I interviewed a group of women recently who have taken up hockey. Hockey requires logging lots of hours just to be good enough to stand on the ice, to move around without the puck. These are women in their forties, women with children and jobs and carpools and houses to run and dinners to make. And yet they are cheerfully going off and spending hours and hours each week learning to play hockey. I asked one of them what she planned to DO with these skills (because don’t we always have to DO something with our skills? Make something out of them? Turn a profit?) and she looked at me as if I was slow, and said “I’m going to keep skating, I’m going to get as good as I can for as long as I can. Because I love to skate.”

Duh.

It’s hard to put our passions first. It makes us seem selfish, or immature, or oblivious to the needs of those around us. Lazy, even. But sometimes our passions aren’t just what we want to do, they are who we are. And when we neglect them, we starve our souls.

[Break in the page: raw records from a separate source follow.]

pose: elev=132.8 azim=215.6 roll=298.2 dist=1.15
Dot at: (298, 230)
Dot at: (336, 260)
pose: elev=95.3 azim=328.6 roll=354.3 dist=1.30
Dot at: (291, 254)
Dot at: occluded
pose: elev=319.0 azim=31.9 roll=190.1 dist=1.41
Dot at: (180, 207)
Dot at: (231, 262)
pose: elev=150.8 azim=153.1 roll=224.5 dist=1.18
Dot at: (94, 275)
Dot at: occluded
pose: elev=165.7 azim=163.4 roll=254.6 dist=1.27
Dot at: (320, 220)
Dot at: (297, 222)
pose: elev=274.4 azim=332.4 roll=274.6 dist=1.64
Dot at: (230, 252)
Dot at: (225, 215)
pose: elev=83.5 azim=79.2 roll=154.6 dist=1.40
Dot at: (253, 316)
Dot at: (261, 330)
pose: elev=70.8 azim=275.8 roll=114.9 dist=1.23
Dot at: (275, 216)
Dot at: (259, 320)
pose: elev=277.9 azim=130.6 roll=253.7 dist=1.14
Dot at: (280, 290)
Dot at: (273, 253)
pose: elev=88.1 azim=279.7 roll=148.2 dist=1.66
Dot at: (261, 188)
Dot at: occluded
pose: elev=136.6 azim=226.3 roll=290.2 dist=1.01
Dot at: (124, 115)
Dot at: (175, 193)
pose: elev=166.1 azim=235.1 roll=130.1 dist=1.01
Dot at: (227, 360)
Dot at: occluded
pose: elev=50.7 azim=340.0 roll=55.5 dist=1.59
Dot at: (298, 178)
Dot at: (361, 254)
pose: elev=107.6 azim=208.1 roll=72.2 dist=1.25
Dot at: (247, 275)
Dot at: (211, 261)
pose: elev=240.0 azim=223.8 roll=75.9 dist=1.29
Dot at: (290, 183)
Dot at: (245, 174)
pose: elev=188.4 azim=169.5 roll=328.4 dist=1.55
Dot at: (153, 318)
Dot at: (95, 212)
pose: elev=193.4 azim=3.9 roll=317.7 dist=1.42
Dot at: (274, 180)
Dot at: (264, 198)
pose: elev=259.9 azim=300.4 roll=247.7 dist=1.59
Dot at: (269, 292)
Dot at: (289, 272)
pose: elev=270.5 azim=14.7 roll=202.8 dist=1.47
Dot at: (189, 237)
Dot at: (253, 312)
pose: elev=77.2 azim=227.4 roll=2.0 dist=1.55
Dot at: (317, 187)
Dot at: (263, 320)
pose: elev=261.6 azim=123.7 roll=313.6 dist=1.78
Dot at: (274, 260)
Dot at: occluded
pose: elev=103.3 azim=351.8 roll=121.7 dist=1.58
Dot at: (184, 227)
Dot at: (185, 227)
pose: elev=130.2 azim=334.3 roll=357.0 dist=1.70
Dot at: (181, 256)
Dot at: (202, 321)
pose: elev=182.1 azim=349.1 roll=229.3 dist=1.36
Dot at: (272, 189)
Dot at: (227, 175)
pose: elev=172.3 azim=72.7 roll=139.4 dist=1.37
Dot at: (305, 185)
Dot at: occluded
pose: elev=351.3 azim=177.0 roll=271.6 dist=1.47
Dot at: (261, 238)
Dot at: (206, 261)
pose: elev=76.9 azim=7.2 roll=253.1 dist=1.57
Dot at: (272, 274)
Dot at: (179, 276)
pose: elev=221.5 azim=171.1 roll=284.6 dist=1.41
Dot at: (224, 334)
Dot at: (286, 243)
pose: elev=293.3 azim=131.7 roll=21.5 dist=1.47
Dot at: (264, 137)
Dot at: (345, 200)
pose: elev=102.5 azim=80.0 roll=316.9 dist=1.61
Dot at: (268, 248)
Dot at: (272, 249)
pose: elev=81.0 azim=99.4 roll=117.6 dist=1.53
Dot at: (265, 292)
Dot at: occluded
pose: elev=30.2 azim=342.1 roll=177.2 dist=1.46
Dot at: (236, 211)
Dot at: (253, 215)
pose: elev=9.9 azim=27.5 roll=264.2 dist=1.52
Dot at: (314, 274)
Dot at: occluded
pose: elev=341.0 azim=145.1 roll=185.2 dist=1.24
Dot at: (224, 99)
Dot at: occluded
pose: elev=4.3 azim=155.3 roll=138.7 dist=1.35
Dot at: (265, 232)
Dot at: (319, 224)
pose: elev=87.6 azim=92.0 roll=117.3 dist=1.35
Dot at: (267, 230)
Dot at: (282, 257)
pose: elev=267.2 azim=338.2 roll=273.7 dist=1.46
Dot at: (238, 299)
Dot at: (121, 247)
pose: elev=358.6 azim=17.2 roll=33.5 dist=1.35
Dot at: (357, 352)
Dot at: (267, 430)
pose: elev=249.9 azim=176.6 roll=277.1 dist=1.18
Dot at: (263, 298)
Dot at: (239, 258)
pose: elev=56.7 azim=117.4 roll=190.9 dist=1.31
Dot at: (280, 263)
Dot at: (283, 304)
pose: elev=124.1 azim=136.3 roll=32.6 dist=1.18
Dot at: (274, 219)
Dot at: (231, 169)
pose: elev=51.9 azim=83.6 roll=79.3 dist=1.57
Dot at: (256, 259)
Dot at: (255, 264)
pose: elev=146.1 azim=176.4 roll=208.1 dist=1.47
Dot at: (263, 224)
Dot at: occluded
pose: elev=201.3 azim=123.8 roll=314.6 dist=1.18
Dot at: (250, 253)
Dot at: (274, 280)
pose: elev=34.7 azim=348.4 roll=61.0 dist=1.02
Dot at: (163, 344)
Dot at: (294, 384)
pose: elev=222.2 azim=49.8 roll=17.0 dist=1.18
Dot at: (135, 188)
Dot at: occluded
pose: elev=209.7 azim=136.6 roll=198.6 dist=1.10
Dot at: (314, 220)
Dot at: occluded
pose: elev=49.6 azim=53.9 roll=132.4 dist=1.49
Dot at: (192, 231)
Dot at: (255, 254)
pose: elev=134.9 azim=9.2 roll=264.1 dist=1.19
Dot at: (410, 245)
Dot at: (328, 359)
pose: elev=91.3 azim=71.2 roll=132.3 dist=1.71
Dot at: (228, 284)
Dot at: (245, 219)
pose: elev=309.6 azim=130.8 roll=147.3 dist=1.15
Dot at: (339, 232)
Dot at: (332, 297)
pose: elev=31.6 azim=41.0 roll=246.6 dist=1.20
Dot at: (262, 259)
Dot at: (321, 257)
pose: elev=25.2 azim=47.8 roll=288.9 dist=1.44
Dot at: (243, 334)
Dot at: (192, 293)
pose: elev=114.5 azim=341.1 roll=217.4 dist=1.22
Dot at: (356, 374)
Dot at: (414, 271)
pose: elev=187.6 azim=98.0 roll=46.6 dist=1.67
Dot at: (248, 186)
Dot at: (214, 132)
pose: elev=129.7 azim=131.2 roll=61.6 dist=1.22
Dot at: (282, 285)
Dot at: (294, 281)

Don’t forget to feed and water yours today.

Liz Michalski

5 Comments

  1. Vaughn Roycroft on September 24, 2013 at 10:50 am

    This post has successfully made me feel like both the luckiest guy in the world (for being supported as I’m selfish and lazy), and the most ungrateful one, at the same time. How could I have been thinking this revision is such laborious slog? How can I be so fearful of submitting it again? Thanks for the reminder.

  2. Jan O'Hara (Tartitude) on September 24, 2013 at 2:07 pm

    Kapow! Did you read the last line in that post? Ouch. But thank you so much for bringing it to my attention. I’ll be forwarding it to a few people.

    I’ve been thinking about zero-sum scheduling of late–starting with nothing on deck, then adding in only those things which are necessary or life-promoting. Would be an illuminating exercise, don’t you think, rather than how we/I routinely add in tasks?

    • liz on September 24, 2013 at 4:53 pm

      I know — it is a killer. I think that’s why it has been rattling around in my brain for so long.

      I LOVE the idea of zero-sum scheduling. Unfortunately, I’m not there yet. I think you need to lead by example. : )

  3. liz on September 24, 2013 at 4:52 pm

    I can’t imagine you being any of those things, Vaughn! (Except for lucky.) But it does get to be a slog sometimes no matter how much support we have.

  4. Nina Badzin on September 26, 2013 at 4:25 pm

    I absolutely love that image of feeding and watering our passions. It IS important.